Thursday, February 21, 2008

STAGFLATION MAY BE BACK

We are all aware of the definitions of inflation and deflation, price increases and decreases over time; however, there is another 'flation, stagflation, which many college students today are not familiar with, but those who lived through the 1970s wish they could forget. Stagflation is made up of two words, stagnation and inflation. The stagnation refers to a stagnating economy, in other words one in which there is slow or no growth. That is combined with inflation to form stagflation, a period of slow or no growth and rising prices, an unpleasant combination that the United States has been happy to avoid for decades, but one that may be happening again right now.

From The New York Times:

Lately, many people are hearing an echo — faintly perhaps but distinctly audible — of the stagflation of the 1970s.

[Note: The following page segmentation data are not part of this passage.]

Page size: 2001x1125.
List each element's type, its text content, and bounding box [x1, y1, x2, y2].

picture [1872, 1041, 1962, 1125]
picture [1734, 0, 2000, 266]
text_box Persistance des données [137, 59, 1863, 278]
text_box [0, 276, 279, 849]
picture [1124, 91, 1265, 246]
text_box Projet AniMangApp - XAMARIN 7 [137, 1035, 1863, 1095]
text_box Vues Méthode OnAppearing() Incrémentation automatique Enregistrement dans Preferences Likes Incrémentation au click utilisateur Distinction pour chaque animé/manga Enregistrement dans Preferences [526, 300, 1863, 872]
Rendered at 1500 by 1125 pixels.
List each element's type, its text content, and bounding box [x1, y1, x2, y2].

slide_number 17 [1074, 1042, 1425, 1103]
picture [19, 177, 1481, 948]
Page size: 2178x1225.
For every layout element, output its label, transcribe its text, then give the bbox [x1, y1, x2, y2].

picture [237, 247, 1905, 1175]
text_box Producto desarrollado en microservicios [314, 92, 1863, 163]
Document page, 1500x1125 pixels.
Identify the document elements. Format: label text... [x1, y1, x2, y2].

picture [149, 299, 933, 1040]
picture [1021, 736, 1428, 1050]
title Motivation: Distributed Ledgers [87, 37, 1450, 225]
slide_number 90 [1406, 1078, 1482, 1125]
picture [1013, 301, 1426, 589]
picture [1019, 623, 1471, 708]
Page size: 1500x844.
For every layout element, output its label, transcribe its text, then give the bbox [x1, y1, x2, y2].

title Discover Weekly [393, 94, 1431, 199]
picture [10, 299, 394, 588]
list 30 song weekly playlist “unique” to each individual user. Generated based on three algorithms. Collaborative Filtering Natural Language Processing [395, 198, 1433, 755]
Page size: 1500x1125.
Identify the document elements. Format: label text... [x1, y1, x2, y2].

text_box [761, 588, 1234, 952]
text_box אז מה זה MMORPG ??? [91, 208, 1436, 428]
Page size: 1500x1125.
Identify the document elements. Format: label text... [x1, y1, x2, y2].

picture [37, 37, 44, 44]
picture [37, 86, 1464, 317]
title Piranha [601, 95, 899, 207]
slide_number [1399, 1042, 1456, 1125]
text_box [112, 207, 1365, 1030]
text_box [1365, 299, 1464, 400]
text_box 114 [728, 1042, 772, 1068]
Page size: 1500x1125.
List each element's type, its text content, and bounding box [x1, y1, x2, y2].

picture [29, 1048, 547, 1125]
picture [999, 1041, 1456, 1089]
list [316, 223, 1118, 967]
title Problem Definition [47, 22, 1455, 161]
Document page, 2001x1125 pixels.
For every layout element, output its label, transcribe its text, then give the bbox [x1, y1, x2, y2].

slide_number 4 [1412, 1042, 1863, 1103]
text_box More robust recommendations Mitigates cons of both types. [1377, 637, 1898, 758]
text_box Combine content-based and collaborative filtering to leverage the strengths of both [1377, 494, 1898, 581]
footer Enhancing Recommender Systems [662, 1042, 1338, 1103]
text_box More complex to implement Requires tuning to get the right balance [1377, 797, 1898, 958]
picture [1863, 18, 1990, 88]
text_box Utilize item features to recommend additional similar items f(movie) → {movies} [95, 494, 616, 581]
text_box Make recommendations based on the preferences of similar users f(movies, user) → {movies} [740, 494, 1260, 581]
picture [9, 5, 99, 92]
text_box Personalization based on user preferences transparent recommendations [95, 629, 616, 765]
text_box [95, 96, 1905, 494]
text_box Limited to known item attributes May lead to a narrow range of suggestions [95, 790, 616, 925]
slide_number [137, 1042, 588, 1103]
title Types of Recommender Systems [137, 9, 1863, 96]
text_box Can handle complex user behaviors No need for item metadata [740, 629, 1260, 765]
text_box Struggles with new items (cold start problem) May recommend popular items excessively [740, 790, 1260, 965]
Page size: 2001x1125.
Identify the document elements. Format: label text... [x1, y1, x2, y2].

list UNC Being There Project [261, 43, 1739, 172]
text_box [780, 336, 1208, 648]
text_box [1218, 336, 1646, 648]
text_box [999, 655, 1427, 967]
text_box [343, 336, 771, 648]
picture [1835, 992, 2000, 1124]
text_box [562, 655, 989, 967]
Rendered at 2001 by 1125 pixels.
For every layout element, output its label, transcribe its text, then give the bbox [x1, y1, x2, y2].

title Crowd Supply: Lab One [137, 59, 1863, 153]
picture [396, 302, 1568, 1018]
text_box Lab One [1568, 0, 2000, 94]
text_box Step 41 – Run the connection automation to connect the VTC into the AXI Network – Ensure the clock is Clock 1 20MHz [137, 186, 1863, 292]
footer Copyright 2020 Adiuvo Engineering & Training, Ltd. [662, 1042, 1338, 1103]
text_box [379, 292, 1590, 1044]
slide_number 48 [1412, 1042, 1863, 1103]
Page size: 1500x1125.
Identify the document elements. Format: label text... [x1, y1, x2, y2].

Even as economic growth sags, oil and gasoline prices are surging to new heights. Gold is on the rise, along with the prices of such basic commodities as wheat and steel. And on Wednesday, with the latest government report on consumer prices, there are signs that overall inflation, after years of only modest increases, may be breaking out of its box.

“They are cutting rates with a bill to be paid later," said John Ryding, chief United States economist at Bear Stearns. “The question is not, will we get inflation, but how much will it cost to stuff the genie back in the bottle. This has the feel of 1970s stagflation.”

Over the last 12 months, consumer prices are up 4.3 percent on average, according to the Labor Department. The core index of consumer price inflation, which excludes food and oil, was 2.5 percent higher in January than a year earlier, significantly above the Fed’s unofficial comfort zone of a 1 to 2 percent underlying inflation rate. That’s a far cry from the double-digit inflation rates that battered the economy at times in the 1970s, but still worrisome.